*Task brief:* Could you copy out each line of the listing below character for character, leaving the pictures out of your answer?

=== Material shown ===

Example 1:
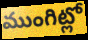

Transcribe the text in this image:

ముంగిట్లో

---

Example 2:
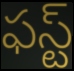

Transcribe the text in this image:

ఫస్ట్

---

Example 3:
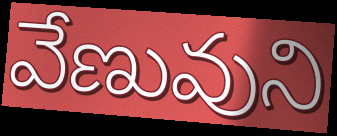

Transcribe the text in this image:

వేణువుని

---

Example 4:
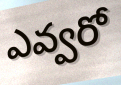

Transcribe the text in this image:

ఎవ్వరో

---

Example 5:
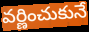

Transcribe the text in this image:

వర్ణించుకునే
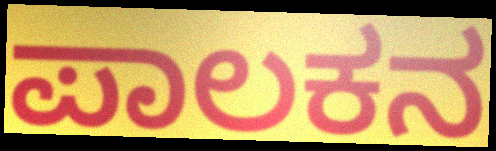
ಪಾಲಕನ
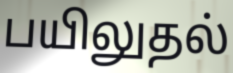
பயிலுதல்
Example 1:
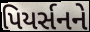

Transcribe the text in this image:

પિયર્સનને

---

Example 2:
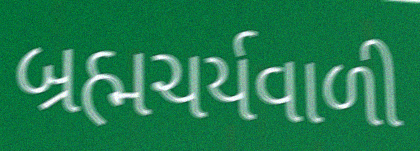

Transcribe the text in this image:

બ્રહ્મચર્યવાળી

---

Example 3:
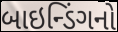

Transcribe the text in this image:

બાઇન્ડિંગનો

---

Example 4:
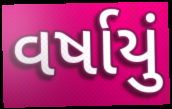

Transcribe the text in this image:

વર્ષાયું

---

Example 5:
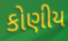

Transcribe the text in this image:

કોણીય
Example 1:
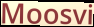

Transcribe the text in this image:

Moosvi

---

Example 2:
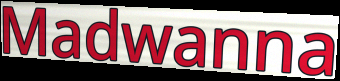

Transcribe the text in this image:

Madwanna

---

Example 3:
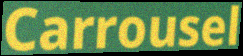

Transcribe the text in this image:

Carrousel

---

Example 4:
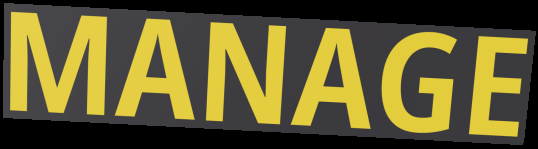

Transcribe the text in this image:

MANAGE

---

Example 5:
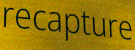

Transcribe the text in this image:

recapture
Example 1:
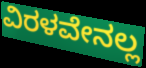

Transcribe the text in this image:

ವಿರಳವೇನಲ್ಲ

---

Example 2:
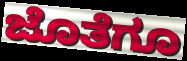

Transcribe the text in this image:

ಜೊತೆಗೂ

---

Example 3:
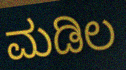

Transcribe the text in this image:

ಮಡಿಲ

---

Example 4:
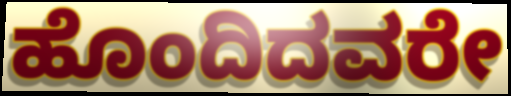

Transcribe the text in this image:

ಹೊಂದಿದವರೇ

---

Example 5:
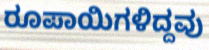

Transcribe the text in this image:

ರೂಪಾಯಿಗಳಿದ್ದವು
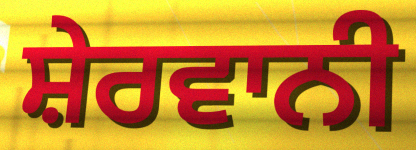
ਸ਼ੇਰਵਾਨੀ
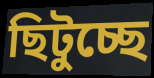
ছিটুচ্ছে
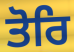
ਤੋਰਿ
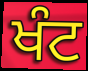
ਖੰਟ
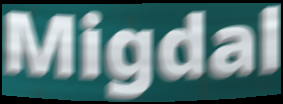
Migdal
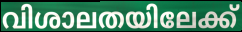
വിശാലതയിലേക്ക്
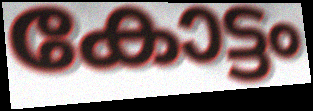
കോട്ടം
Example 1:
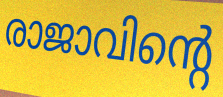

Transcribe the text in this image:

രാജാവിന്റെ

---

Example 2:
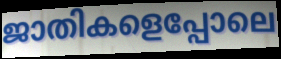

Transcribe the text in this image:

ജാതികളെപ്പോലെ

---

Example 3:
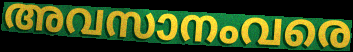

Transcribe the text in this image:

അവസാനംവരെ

===

*Result:*
Example 1:

Transcribe the text in this image:

ముంగిట్లో

---

Example 2:

Transcribe the text in this image:

ఫస్ట్

---

Example 3:

Transcribe the text in this image:

వేణువుని

---

Example 4:

Transcribe the text in this image:

ఎవ్వరో

---

Example 5:

Transcribe the text in this image:

వర్ణించుకునే
ಪಾಲಕನ
பயிலுதல்
Example 1:

Transcribe the text in this image:

પિયર્સનને

---

Example 2:

Transcribe the text in this image:

બ્રહ્મચર્યવાળી

---

Example 3:

Transcribe the text in this image:

બાઇન્ડિંગનો

---

Example 4:

Transcribe the text in this image:

વર્ષાયું

---

Example 5:

Transcribe the text in this image:

કોણીય
Example 1:

Transcribe the text in this image:

Moosvi

---

Example 2:

Transcribe the text in this image:

Madwanna

---

Example 3:

Transcribe the text in this image:

Carrousel

---

Example 4:

Transcribe the text in this image:

MANAGE

---

Example 5:

Transcribe the text in this image:

recapture
Example 1:

Transcribe the text in this image:

ವಿರಳವೇನಲ್ಲ

---

Example 2:

Transcribe the text in this image:

ಜೊತೆಗೂ

---

Example 3:

Transcribe the text in this image:

ಮಡಿಲ

---

Example 4:

Transcribe the text in this image:

ಹೊಂದಿದವರೇ

---

Example 5:

Transcribe the text in this image:

ರೂಪಾಯಿಗಳಿದ್ದವು
ਸ਼ੇਰਵਾਨੀ
ছিটুচ্ছে
ਤੋਰਿ
ਖੰਟ
Migdal
വിശാലതയിലേക്ക്
കോട്ടം
Example 1:

Transcribe the text in this image:

രാജാവിന്റെ

---

Example 2:

Transcribe the text in this image:

ജാതികളെപ്പോലെ

---

Example 3:

Transcribe the text in this image:

അവസാനംവരെ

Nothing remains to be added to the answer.